Eine große Schwäche konnte jedoch nicht ausgemerzt werden: das Rebounding. Unter den Brettern waren die Celtics in fast jedem Spiel unterlegen (Platz 26). Bradley war mit 6,1 Boards noch der zweitbeste Rebounder. Die Hoffnungen ruhen daher auf Marcus Morris, der als Flügel mehr als anständig unter den Brettern zugreifen kann. In Detroit zeigte er es zu selten (nur 4,6 Rebounds pro Spiel in 2016/17).

Eine Steigerung von ihm ist aber notwendig, da der Frontcourt weiter sehr dürftig besetzt ist. So ist es durchaus möglich, dass Baynes viele Minuten sehen wird, obwohl dieser in Detroit ausschließlich als Backup von Andre Drummond agierte.

Fraglich bleibt auch, wie Boston den Verlust von Bradley in der Defense kompensieren wird. Smart ist zwar ein ähnlich guter Verteidiger, ist aber auch ein paar Zentimeter kleiner.

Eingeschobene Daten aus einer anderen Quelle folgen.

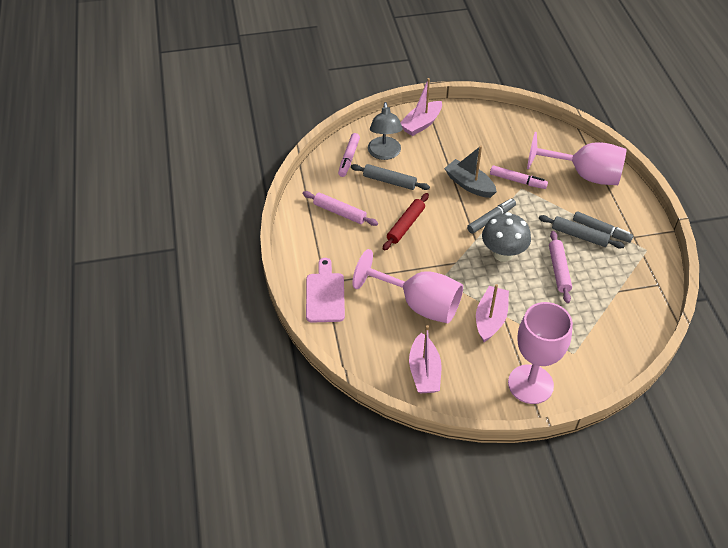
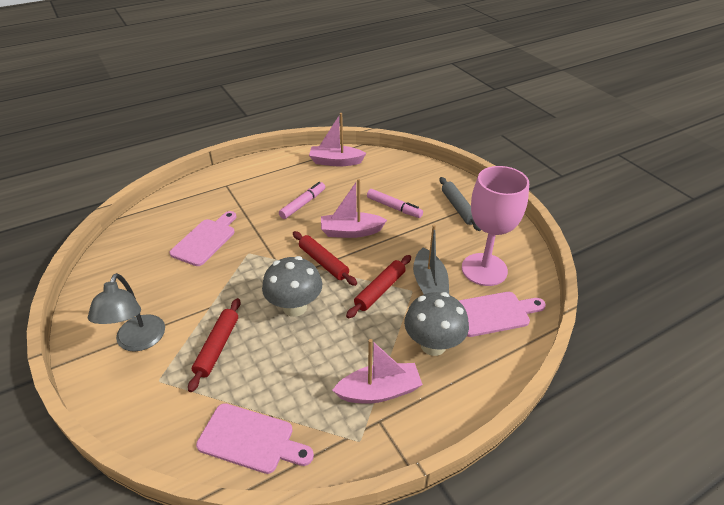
grey marker: 2 -> 0
grey mushroom: 1 -> 2
grey rolling pin: 2 -> 1
pink cutting board: 1 -> 3
pink goblet: 3 -> 1
pink rolling pin: 2 -> 0
red rolling pin: 1 -> 3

Im Angriff ist sein Wurf mal da, zumeist aber nicht (29,1 Prozent von Downtown in drei Jahren).

Der Hoffnungsträger der Boston Celtics

Der sehnsüchtig erwartete Star ist da. Kyrie Irving ist das neue Gesicht der Franchise - genau das, was auch der Point Guard nach drei Jahren im Schatten von LeBron James wollte. Nun werden alle Augen auf den 25-Jährigen gerichtet sein. Er muss zeigen, dass er auch ohne einen MVP an seiner Seite ein Team führen kann. In Cleveland gelang dies oft nicht.

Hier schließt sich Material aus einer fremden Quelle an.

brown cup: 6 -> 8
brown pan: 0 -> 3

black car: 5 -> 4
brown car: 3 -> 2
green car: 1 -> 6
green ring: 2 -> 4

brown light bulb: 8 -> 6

Es ist aber davon auszugehen, dass Irving in der kreativen Offense von Brad Stevens aufblühen wird. Eine teils statische Offensive wie in Cleveland wird es nicht geben. Hier muss sich Kyrie anpassen und beweisen, dass er mehr ist als nur ein reiner Scorer. Kann Irving seine Mitspieler einsetzen, den Rhythmus der Celtics bestimmen, dann ist er auch wirklich ein Superstar.

Und selbst wenn Irving nicht die absolute Dominanz ausstrahlt, die einige von ihm erwarten: Die Celtics haben schließlich nun auch einen Gordon Hayward in der Hinterhand.

Das Fazit

Der Trade von IT hat in Boston für großen Wirbel gesorgt, er wirkte sehr kalt und wenig dankbar. Nüchtern betrachtet war es aber die richtige Entscheidung, auch weil der Gesundheitszustand von Thomas weiter unklar ist. Mit Irving steht nun der gewünschte Superstar in den eigenen Reihen, dessen Potenzial obendrein noch nicht voll ausgeschöpft scheint.

Nebenbei gerät fast in Vergessenheit, dass auch Hayward ein potenzieller Franchisespieler sein könnte und sich mit seiner ruhigen Art voll in den Dienst der Mannschaft stellen wird. Da ist es schon fast vergessen, dass die Celtics im Poker um PG-13 oder Jimmy Butler den Kürzeren zogen.

Es bleibt festzuhalten, dass Boston einen großen Schritt in die richtige Richtung gemacht hat. Die Lücke zu den Cavs wurde geschlossen. Mit dem Rekordchampion ist wieder zu rechnen - und das wohl auf viele Jahre.